# [ASSIGNMENT]
Starting at the line below that contains "fx_px: 1394", print each line through the end of the records exactly as it appears.

# [RAW DATA]
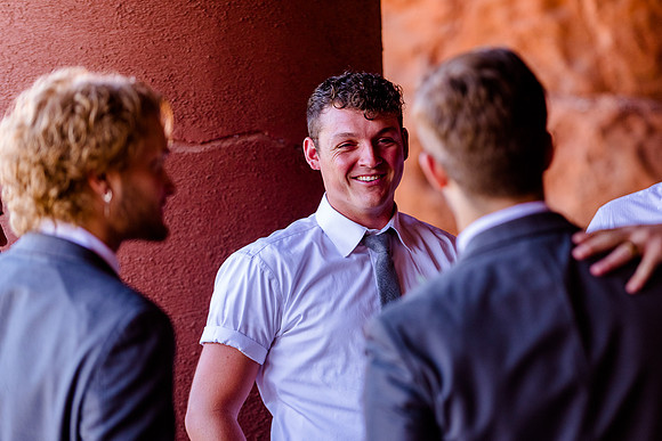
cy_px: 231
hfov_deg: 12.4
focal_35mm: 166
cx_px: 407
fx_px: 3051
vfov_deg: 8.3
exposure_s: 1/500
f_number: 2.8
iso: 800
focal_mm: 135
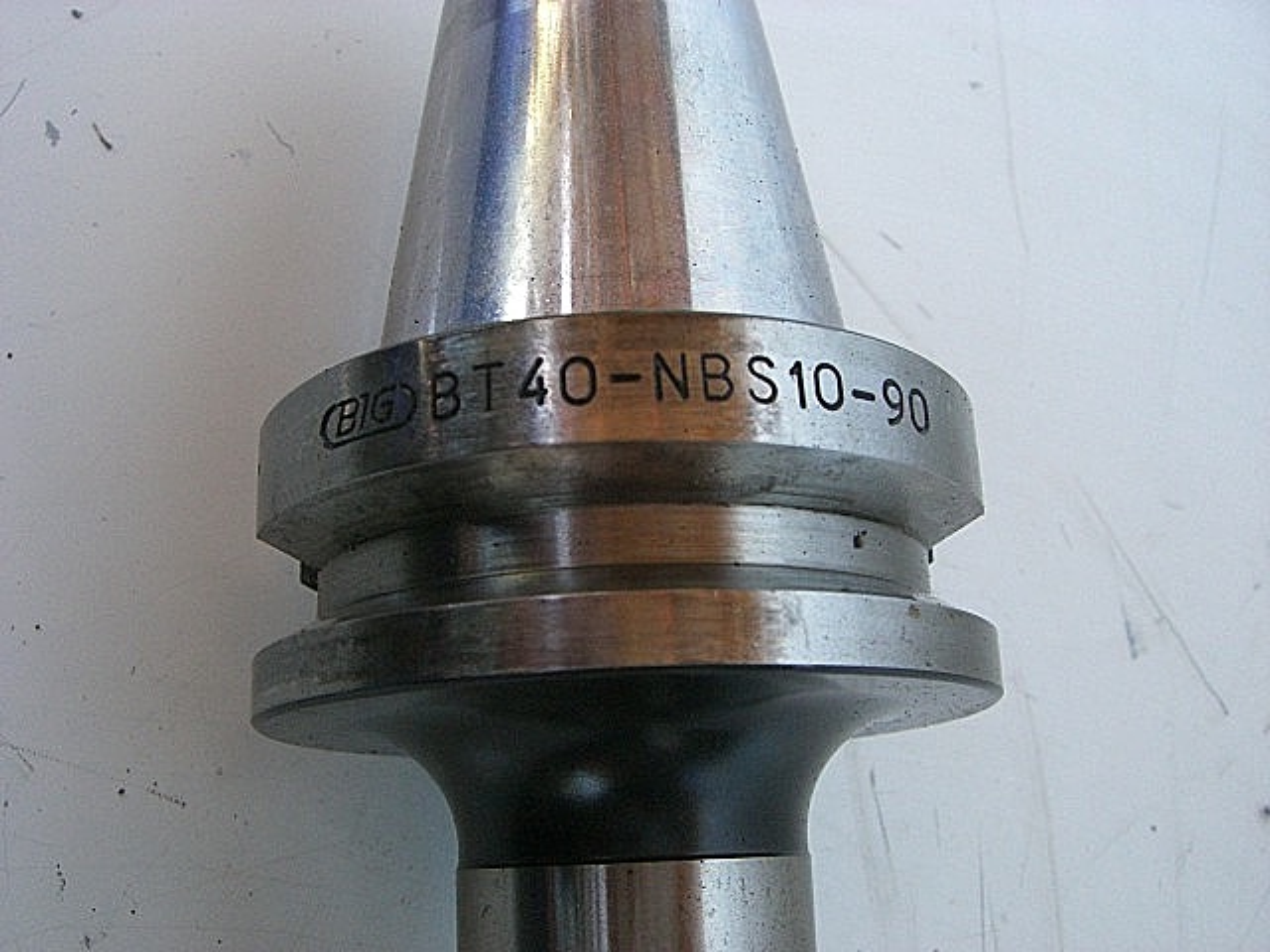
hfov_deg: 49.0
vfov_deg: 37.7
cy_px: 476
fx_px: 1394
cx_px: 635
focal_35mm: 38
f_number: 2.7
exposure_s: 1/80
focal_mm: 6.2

# [EXERCISE OUTPUT]
fx_px: 1394
cx_px: 635
focal_35mm: 38
f_number: 2.7
exposure_s: 1/80
focal_mm: 6.2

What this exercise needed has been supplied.